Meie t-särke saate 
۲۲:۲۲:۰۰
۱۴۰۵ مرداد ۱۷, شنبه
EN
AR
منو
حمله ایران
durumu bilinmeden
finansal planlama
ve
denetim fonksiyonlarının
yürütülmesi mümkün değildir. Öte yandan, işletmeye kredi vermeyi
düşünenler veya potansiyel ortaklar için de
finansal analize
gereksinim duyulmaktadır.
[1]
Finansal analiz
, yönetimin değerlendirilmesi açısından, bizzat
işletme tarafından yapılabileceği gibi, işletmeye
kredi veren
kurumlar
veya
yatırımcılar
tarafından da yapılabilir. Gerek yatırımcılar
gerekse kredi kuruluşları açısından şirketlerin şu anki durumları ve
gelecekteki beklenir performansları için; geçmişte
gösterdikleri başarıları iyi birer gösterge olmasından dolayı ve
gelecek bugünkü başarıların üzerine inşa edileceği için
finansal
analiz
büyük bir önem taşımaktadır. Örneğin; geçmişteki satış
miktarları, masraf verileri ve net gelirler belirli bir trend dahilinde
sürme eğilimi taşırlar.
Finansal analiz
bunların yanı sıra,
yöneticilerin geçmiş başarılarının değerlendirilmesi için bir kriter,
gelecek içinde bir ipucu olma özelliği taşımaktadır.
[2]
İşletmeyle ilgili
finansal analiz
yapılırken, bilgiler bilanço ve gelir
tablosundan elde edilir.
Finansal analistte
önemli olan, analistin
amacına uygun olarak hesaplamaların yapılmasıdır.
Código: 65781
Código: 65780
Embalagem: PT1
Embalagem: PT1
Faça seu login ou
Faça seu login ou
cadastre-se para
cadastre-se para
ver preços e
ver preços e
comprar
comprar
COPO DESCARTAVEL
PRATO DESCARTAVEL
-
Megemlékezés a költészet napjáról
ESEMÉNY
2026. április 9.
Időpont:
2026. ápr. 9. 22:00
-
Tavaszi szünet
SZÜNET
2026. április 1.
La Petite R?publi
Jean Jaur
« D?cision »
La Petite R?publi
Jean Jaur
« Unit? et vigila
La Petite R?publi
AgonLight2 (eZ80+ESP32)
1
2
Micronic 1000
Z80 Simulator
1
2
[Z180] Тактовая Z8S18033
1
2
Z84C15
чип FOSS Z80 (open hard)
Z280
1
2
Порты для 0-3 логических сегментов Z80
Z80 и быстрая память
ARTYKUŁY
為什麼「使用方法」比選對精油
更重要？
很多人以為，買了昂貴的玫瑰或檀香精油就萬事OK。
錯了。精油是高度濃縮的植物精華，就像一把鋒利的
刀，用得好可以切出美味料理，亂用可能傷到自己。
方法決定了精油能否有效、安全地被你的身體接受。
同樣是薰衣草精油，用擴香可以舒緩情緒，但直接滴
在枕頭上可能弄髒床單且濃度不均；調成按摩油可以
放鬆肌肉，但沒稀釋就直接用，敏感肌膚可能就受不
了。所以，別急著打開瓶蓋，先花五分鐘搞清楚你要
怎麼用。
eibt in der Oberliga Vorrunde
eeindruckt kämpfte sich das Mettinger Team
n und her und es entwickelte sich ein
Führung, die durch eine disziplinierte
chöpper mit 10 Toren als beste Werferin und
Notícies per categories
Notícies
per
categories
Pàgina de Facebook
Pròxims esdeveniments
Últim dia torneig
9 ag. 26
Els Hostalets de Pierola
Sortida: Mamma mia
★ ★ ★ ★ ★
WHAT YOU SHOULD DO
For this exercise, the records above must be returned exactly.

RESPONSE
Meie t-särke saate 
۲۲:۲۲:۰۰
۱۴۰۵ مرداد ۱۷, شنبه
EN
AR
منو
حمله ایران
durumu bilinmeden
finansal planlama
ve
denetim fonksiyonlarının
yürütülmesi mümkün değildir. Öte yandan, işletmeye kredi vermeyi
düşünenler veya potansiyel ortaklar için de
finansal analize
gereksinim duyulmaktadır.
[1]
Finansal analiz
, yönetimin değerlendirilmesi açısından, bizzat
işletme tarafından yapılabileceği gibi, işletmeye
kredi veren
kurumlar
veya
yatırımcılar
tarafından da yapılabilir. Gerek yatırımcılar
gerekse kredi kuruluşları açısından şirketlerin şu anki durumları ve
gelecekteki beklenir performansları için; geçmişte
gösterdikleri başarıları iyi birer gösterge olmasından dolayı ve
gelecek bugünkü başarıların üzerine inşa edileceği için
finansal
analiz
büyük bir önem taşımaktadır. Örneğin; geçmişteki satış
miktarları, masraf verileri ve net gelirler belirli bir trend dahilinde
sürme eğilimi taşırlar.
Finansal analiz
bunların yanı sıra,
yöneticilerin geçmiş başarılarının değerlendirilmesi için bir kriter,
gelecek içinde bir ipucu olma özelliği taşımaktadır.
[2]
İşletmeyle ilgili
finansal analiz
yapılırken, bilgiler bilanço ve gelir
tablosundan elde edilir.
Finansal analistte
önemli olan, analistin
amacına uygun olarak hesaplamaların yapılmasıdır.
Código: 65781
Código: 65780
Embalagem: PT1
Embalagem: PT1
Faça seu login ou
Faça seu login ou
cadastre-se para
cadastre-se para
ver preços e
ver preços e
comprar
comprar
COPO DESCARTAVEL
PRATO DESCARTAVEL
-
Megemlékezés a költészet napjáról
ESEMÉNY
2026. április 9.
Időpont:
2026. ápr. 9. 22:00
-
Tavaszi szünet
SZÜNET
2026. április 1.
La Petite R?publi
Jean Jaur
« D?cision »
La Petite R?publi
Jean Jaur
« Unit? et vigila
La Petite R?publi
AgonLight2 (eZ80+ESP32)
1
2
Micronic 1000
Z80 Simulator
1
2
[Z180] Тактовая Z8S18033
1
2
Z84C15
чип FOSS Z80 (open hard)
Z280
1
2
Порты для 0-3 логических сегментов Z80
Z80 и быстрая память
ARTYKUŁY
為什麼「使用方法」比選對精油
更重要？
很多人以為，買了昂貴的玫瑰或檀香精油就萬事OK。
錯了。精油是高度濃縮的植物精華，就像一把鋒利的
刀，用得好可以切出美味料理，亂用可能傷到自己。
方法決定了精油能否有效、安全地被你的身體接受。
同樣是薰衣草精油，用擴香可以舒緩情緒，但直接滴
在枕頭上可能弄髒床單且濃度不均；調成按摩油可以
放鬆肌肉，但沒稀釋就直接用，敏感肌膚可能就受不
了。所以，別急著打開瓶蓋，先花五分鐘搞清楚你要
怎麼用。
eibt in der Oberliga Vorrunde
eeindruckt kämpfte sich das Mettinger Team
n und her und es entwickelte sich ein
Führung, die durch eine disziplinierte
chöpper mit 10 Toren als beste Werferin und
Notícies per categories
Notícies
per
categories
Pàgina de Facebook
Pròxims esdeveniments
Últim dia torneig
9 ag. 26
Els Hostalets de Pierola
Sortida: Mamma mia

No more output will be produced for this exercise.